▶ _GOAL OF THE EXERCISE_
Transcribe the lines of the records exactly, starting with the line containing "locality: Great Britain." and going on through the final line of the records.

▶ _RECORD EXTRACTS_

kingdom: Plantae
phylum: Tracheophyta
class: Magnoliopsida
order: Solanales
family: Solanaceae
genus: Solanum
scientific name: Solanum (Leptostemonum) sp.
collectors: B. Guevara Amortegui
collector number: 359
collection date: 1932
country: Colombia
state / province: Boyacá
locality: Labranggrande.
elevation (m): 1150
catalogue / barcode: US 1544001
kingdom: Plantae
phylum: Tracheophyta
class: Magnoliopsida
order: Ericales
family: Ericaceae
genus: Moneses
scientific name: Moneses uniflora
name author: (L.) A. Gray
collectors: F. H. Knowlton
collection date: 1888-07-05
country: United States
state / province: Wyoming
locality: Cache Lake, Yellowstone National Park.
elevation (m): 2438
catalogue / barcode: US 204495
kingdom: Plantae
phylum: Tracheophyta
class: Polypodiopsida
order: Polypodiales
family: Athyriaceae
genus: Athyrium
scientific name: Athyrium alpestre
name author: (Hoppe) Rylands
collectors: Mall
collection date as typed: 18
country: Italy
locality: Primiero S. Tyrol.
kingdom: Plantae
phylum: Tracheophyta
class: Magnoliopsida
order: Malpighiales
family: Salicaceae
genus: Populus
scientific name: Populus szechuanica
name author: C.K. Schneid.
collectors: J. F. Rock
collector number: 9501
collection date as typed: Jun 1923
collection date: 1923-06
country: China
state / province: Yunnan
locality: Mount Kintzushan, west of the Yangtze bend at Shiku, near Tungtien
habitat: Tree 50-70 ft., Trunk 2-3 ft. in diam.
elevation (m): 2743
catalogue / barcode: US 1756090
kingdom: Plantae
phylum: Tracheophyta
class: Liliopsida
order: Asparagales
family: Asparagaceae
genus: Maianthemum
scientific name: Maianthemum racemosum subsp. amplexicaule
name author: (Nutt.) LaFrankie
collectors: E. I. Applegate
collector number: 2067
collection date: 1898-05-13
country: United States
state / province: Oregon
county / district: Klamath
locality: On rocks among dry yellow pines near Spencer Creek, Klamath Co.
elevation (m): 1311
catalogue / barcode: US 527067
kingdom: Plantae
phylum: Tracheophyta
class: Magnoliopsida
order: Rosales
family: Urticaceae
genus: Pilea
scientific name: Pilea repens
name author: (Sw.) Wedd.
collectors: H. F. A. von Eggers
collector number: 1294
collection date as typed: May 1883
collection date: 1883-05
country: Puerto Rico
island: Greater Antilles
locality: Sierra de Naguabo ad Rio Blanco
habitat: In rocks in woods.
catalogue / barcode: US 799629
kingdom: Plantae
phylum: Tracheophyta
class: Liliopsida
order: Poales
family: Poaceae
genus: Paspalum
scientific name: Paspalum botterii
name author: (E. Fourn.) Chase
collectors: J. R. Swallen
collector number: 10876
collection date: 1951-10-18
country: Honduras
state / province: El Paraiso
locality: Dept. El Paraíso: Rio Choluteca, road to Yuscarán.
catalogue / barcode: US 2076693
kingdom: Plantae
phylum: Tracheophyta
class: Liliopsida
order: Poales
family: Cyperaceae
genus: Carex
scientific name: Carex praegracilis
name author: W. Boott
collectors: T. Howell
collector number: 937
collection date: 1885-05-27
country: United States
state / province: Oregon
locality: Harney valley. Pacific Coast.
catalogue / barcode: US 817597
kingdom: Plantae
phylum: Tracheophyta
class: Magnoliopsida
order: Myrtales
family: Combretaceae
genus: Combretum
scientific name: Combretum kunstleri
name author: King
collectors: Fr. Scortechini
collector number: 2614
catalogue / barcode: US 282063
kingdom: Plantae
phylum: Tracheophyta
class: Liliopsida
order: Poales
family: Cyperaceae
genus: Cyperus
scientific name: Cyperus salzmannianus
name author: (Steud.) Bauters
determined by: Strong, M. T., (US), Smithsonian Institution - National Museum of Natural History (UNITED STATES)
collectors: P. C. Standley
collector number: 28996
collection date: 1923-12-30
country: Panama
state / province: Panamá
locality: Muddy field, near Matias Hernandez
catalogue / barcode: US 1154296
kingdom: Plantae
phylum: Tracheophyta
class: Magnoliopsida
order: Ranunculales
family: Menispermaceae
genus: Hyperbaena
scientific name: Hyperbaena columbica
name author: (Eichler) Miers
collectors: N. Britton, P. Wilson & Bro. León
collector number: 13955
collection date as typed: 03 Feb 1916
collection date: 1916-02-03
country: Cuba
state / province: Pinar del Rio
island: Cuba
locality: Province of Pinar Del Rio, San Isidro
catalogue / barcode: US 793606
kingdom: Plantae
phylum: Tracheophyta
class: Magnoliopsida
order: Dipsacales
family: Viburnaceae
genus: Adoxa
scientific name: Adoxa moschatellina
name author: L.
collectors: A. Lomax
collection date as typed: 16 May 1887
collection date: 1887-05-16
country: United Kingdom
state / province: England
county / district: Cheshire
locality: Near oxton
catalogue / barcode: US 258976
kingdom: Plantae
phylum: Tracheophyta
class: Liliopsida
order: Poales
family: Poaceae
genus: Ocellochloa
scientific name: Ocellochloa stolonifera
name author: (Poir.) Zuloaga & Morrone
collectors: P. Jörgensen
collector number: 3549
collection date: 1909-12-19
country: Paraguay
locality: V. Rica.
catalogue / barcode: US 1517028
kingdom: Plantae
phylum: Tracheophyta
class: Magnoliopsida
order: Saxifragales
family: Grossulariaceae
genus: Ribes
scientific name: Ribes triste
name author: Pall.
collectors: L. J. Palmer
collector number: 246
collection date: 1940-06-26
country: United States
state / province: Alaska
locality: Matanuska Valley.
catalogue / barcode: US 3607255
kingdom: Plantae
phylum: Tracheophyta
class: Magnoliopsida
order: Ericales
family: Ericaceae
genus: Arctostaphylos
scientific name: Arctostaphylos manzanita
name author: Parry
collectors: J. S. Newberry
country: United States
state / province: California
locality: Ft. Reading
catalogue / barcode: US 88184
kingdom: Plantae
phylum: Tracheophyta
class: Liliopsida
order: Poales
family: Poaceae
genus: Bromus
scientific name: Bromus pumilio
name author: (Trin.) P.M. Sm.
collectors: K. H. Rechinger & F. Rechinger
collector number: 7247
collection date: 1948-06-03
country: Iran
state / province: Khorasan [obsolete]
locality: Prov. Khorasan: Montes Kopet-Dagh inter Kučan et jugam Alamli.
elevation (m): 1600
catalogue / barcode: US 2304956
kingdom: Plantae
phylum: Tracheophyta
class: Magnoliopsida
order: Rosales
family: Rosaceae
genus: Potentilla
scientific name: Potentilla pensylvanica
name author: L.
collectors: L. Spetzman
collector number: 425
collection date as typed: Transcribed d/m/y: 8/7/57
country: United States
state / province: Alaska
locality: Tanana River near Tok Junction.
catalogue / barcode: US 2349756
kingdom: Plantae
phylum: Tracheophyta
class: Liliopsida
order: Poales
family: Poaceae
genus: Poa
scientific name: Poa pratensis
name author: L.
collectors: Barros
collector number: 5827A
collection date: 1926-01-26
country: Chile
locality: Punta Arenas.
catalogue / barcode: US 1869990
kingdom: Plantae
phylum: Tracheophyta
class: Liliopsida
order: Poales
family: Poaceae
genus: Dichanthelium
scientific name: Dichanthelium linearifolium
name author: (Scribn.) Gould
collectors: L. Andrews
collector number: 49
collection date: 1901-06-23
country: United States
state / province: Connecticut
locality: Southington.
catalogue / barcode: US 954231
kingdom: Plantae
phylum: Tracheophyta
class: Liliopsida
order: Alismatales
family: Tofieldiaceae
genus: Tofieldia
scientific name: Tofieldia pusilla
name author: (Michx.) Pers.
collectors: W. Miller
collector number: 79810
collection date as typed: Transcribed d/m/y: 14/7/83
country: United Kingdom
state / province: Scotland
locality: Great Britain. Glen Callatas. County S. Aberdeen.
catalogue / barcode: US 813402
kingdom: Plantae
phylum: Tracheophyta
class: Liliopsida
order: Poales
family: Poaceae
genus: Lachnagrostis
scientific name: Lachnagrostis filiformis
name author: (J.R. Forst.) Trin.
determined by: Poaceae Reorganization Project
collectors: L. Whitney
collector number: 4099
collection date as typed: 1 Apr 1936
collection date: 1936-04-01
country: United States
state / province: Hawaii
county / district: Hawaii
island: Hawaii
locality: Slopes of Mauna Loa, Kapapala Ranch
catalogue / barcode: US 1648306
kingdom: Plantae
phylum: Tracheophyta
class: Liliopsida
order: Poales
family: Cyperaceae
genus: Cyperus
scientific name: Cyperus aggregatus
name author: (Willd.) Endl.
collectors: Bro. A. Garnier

▶ _RESPONSE_
locality: Great Britain. Glen Callatas. County S. Aberdeen.
catalogue / barcode: US 813402
kingdom: Plantae
phylum: Tracheophyta
class: Liliopsida
order: Poales
family: Poaceae
genus: Lachnagrostis
scientific name: Lachnagrostis filiformis
name author: (J.R. Forst.) Trin.
determined by: Poaceae Reorganization Project
collectors: L. Whitney
collector number: 4099
collection date as typed: 1 Apr 1936
collection date: 1936-04-01
country: United States
state / province: Hawaii
county / district: Hawaii
island: Hawaii
locality: Slopes of Mauna Loa, Kapapala Ranch
catalogue / barcode: US 1648306
kingdom: Plantae
phylum: Tracheophyta
class: Liliopsida
order: Poales
family: Cyperaceae
genus: Cyperus
scientific name: Cyperus aggregatus
name author: (Willd.) Endl.
collectors: Bro. A. Garnier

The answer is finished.